[Text extracted from pages]
*** Begin section ***
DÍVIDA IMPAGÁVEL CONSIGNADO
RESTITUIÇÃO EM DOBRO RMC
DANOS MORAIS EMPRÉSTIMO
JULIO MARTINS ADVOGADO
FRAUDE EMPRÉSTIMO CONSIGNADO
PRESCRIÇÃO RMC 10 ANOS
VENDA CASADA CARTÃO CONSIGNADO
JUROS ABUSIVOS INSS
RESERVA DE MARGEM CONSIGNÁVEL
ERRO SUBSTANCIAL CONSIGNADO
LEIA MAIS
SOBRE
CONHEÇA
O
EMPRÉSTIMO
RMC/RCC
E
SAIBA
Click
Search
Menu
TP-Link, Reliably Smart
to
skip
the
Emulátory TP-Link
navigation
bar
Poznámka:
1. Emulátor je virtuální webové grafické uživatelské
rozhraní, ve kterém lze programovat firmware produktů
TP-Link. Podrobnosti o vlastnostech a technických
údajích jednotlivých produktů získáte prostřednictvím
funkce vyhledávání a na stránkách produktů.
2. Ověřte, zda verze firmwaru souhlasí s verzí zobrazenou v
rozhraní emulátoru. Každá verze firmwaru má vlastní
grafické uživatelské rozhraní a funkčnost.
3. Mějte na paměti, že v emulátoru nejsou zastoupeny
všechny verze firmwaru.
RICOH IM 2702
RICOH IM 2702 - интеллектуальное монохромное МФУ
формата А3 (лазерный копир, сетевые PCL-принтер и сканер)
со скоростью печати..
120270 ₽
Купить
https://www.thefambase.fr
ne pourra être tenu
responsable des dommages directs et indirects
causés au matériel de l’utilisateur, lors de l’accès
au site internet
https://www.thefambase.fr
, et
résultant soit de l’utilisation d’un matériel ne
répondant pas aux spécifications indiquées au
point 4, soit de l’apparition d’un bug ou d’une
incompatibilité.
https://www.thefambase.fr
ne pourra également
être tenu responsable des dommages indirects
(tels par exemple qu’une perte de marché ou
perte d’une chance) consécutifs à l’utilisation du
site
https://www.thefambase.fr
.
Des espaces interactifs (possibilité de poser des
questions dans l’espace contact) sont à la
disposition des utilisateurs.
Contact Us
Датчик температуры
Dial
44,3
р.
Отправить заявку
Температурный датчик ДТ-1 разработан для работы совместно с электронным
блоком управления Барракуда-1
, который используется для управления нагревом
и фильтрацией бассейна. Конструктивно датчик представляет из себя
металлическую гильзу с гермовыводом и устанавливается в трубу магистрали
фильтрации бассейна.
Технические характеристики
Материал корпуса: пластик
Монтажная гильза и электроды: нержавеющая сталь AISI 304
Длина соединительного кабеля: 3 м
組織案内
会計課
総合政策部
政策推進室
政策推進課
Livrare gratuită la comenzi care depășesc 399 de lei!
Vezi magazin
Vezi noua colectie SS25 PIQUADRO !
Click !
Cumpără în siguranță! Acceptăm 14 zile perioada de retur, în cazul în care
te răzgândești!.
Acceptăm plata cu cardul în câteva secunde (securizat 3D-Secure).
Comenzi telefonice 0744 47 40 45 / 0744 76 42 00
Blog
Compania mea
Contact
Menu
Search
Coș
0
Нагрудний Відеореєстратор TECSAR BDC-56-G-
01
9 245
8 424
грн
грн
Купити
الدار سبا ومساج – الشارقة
*** End section ***
• **Assignment**:
State how many lines of the items above contain the string "управления", treating uppercase and lowercase as different. Give only the number.

• **Exercise answer**:
2